Exercise goal -
Rewrite the lines of all the records below, substituting "division" for every "phylum" and keeping everything else unchanged. Leave out the pictures.

Entries provided -

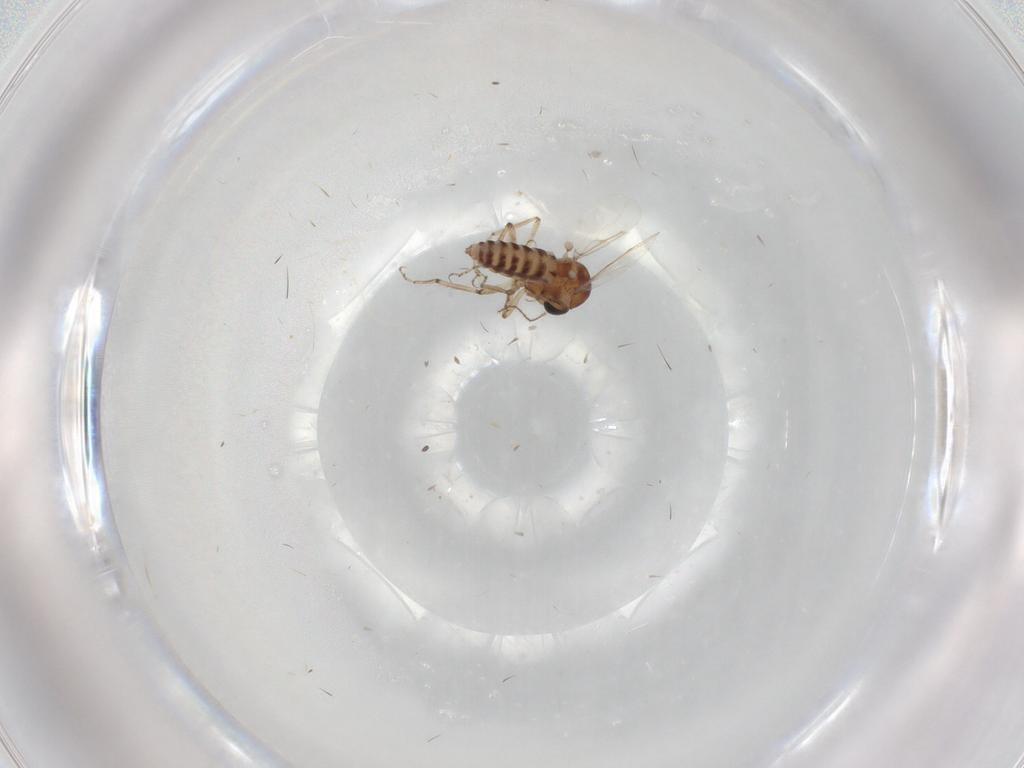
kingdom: Animalia
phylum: Arthropoda
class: Insecta
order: Diptera
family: Ceratopogonidae
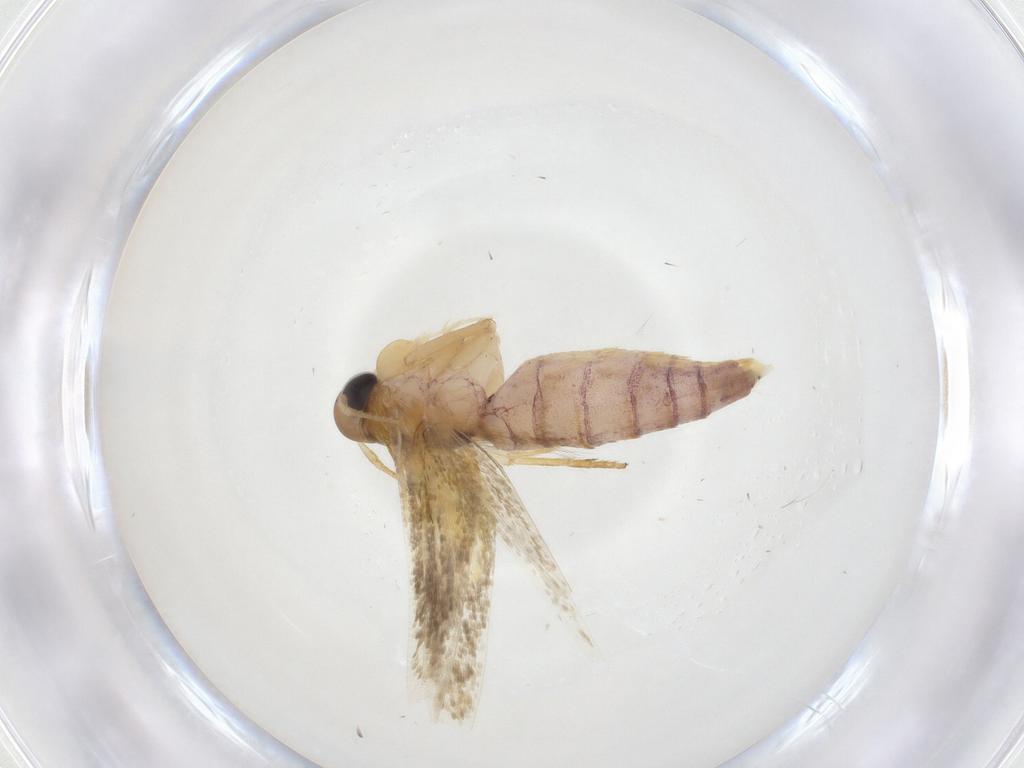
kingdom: Animalia
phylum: Arthropoda
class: Insecta
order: Lepidoptera
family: Stathmopodidae
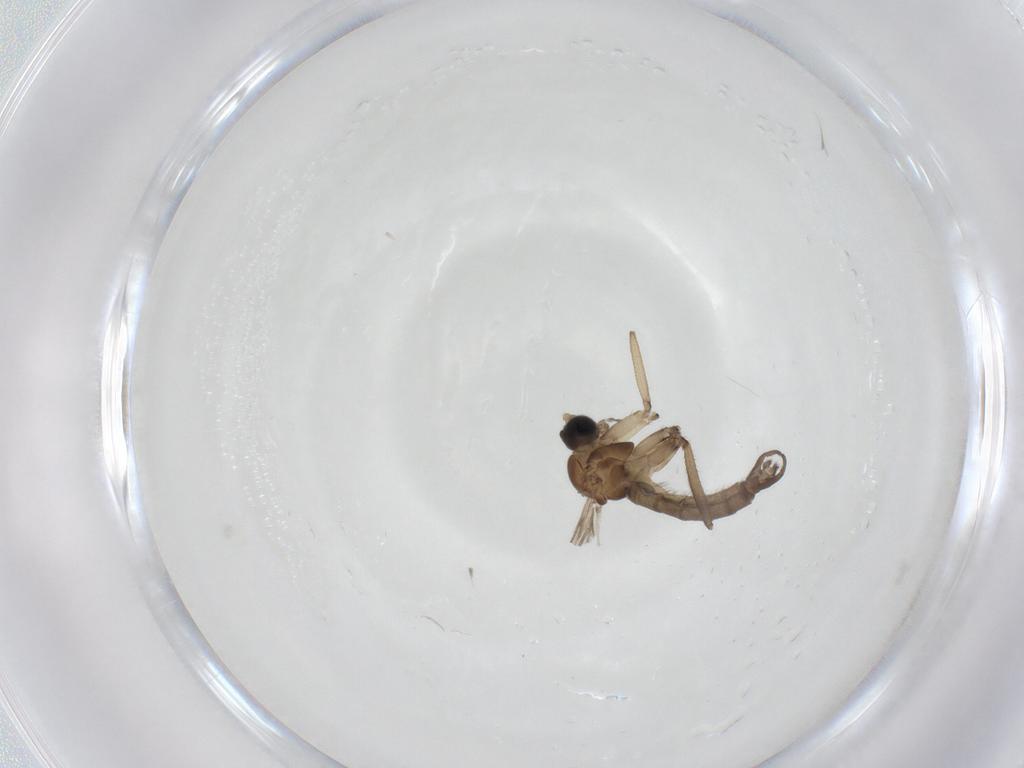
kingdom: Animalia
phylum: Arthropoda
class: Insecta
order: Diptera
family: Sciaridae
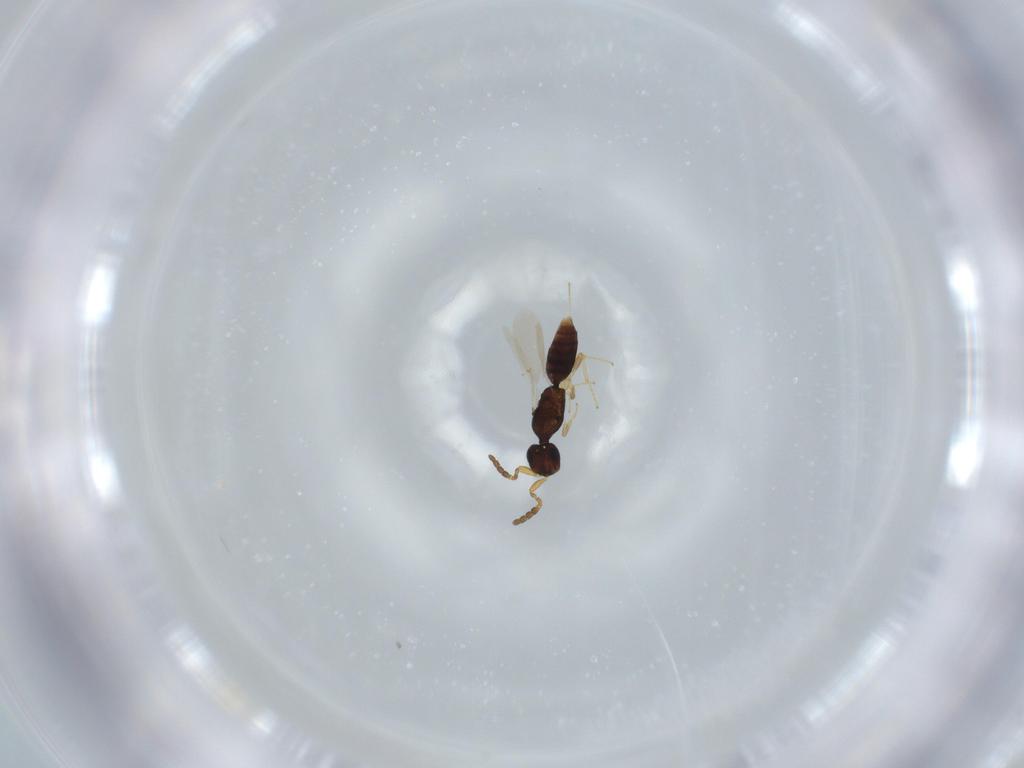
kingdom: Animalia
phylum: Arthropoda
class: Insecta
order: Hymenoptera
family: Platygastridae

Solution -
kingdom: Animalia
division: Arthropoda
class: Insecta
order: Diptera
family: Ceratopogonidae
kingdom: Animalia
division: Arthropoda
class: Insecta
order: Lepidoptera
family: Stathmopodidae
kingdom: Animalia
division: Arthropoda
class: Insecta
order: Diptera
family: Sciaridae
kingdom: Animalia
division: Arthropoda
class: Insecta
order: Hymenoptera
family: Platygastridae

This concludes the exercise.